What happened

Shares of Alphabet (GOOGL -1.97%) (GOOG -1.96%) were moving higher Friday morning after the company said it would cut 12,000 jobs, or roughly 6% of its workforce, in order to streamline the business and increase its focus on artificial intelligence.

Investors reacted favorably to the news, sending the stock up by 4.7% as of 11:35 a.m. ET.

So what

After its tech peers MicrosoftMeta Platforms, and Amazon all announced layoffs in recent weeks, the news was expected from Alphabet. During 2022, its profits shrunk, its stock price fell by nearly half, and its headcount growth significantly outpaced its revenue growth. 

In a letter to Alphabet employees that was shared publicly, CEO Sundar Pichai acknowledged, like the other tech companies reducing staff, that the company simply hired too aggressively during the booming days of the pandemic.

"Over the past two years we've seen periods of dramatic growth," Pichai said. "To match and fuel that growth, we hired for a different economic reality than the one we face today."

With slowing growth in advertising, and losses continuing to expand in Google Cloud and its "other bets" units like its Waymo autonomous vehicle arm, the layoffs make sense.

Pichai also said the company would shift its focus to AI, which comes as Google Search faces a significant new threat from OpenAI's ChatGPT, which will reportedly be included in a new version of Microsoft's Bing search engine.

"We have a substantial opportunity in front of us with AI across our products and are prepared to approach it boldly and responsibly," added Pichai.

Now what

Investors are clearly hoping the layoffs will give the business and its bottom line a shot in the arm, and make the company more competitive over the long term.
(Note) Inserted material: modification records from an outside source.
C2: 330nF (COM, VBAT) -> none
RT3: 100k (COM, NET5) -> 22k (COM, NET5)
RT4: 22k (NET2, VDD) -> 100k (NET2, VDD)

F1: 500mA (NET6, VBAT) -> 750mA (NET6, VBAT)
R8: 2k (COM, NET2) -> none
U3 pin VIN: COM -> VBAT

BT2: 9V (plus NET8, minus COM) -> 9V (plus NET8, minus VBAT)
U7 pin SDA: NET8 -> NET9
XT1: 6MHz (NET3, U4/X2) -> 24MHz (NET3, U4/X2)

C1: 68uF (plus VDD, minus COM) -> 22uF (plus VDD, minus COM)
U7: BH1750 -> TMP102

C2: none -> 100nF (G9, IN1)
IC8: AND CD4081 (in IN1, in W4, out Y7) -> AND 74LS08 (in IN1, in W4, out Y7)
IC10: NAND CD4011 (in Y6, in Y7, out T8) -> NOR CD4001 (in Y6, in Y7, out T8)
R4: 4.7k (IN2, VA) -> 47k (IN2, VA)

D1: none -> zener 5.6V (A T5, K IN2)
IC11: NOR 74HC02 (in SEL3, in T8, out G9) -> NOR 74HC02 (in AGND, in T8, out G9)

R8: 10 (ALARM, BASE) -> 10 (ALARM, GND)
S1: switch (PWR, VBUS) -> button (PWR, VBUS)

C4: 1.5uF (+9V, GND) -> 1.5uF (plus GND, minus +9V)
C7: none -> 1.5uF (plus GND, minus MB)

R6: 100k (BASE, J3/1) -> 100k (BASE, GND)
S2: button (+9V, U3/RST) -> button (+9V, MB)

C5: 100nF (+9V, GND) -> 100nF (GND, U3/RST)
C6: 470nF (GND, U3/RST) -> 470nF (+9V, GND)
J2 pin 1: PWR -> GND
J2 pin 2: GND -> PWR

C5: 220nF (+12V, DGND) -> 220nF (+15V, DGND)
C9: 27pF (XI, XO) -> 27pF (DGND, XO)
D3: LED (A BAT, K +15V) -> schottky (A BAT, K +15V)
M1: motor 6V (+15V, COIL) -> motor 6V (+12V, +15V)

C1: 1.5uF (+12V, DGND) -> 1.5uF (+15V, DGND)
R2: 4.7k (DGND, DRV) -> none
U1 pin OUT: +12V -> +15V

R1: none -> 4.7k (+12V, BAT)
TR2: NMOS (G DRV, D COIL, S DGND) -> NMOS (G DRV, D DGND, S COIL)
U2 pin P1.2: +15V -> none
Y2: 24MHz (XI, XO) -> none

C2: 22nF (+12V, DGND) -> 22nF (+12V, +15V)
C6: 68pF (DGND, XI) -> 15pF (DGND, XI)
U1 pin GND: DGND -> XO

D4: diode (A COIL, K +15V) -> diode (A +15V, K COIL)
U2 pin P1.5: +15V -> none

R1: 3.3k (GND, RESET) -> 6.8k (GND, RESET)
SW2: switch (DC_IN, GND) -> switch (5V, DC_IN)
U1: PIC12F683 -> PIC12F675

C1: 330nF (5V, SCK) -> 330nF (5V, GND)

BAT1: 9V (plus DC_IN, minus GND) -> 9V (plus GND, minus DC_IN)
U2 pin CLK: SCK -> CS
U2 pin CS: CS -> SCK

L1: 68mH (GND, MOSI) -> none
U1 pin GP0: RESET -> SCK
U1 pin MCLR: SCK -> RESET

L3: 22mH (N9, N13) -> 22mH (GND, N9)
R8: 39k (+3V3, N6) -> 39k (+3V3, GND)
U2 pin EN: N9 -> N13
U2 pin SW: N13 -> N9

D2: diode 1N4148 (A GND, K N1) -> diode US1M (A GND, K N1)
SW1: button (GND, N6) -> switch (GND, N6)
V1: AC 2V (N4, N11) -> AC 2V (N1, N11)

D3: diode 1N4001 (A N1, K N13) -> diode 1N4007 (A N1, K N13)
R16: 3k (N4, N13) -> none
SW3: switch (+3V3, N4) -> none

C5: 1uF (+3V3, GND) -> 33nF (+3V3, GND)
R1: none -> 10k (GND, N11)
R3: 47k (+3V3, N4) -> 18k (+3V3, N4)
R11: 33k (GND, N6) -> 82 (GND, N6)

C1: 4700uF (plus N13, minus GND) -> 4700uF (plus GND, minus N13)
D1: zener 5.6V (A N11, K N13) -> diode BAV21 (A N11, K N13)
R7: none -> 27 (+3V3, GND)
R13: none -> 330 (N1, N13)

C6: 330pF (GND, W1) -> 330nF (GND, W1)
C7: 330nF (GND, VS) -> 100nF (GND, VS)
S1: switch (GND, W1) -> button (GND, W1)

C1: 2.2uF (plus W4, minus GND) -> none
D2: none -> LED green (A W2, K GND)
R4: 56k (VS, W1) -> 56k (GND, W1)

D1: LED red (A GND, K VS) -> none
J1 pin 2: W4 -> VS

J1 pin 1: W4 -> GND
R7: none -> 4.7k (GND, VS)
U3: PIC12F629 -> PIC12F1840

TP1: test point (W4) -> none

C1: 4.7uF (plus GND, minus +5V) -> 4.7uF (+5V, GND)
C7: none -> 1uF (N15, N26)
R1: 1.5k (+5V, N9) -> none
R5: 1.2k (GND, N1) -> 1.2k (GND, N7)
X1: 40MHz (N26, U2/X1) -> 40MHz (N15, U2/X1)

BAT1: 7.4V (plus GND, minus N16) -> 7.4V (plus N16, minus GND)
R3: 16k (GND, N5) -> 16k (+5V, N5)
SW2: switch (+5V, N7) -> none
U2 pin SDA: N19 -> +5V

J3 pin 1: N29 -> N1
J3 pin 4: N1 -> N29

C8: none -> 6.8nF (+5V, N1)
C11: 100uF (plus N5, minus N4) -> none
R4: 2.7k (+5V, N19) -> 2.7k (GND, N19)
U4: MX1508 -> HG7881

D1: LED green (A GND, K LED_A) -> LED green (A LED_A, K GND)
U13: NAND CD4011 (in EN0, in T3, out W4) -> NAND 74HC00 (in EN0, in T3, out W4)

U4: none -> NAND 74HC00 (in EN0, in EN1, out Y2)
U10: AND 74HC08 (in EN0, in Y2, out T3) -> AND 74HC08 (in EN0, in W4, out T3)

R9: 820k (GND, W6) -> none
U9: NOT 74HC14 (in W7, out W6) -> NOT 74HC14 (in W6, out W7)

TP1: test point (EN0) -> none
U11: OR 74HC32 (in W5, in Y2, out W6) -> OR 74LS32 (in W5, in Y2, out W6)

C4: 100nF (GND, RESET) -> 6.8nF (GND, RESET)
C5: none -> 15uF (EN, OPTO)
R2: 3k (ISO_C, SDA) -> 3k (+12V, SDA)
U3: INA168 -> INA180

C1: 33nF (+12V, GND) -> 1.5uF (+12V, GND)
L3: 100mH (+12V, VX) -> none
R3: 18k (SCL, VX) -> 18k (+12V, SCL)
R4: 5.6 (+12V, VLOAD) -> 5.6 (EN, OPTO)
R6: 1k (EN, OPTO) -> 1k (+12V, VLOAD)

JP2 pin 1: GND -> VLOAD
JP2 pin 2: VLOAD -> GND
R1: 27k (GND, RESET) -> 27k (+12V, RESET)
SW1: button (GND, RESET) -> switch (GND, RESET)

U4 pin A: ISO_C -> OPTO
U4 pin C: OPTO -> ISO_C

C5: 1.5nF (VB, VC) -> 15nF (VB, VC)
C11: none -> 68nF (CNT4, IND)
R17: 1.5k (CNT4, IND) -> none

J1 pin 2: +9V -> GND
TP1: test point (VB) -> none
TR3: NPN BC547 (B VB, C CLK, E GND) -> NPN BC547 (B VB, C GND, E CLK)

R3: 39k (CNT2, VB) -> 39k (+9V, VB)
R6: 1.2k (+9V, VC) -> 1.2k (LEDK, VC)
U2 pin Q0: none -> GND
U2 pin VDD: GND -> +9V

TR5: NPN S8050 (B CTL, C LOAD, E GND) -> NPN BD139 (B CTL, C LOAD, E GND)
Alphabet has reaped enormous profits from its near monopoly in search, but the rise of ChatGPT could put that in jeopardy.

Pichai said that the company is about to launch entirely new experiences for users, developers, and businesses. If that's true, and if Alphabet can fend off the threat posed by OpenAI, the stock looks like a bargain here at a price-to-earnings ratio of just 19, cheaper than the S&P 500.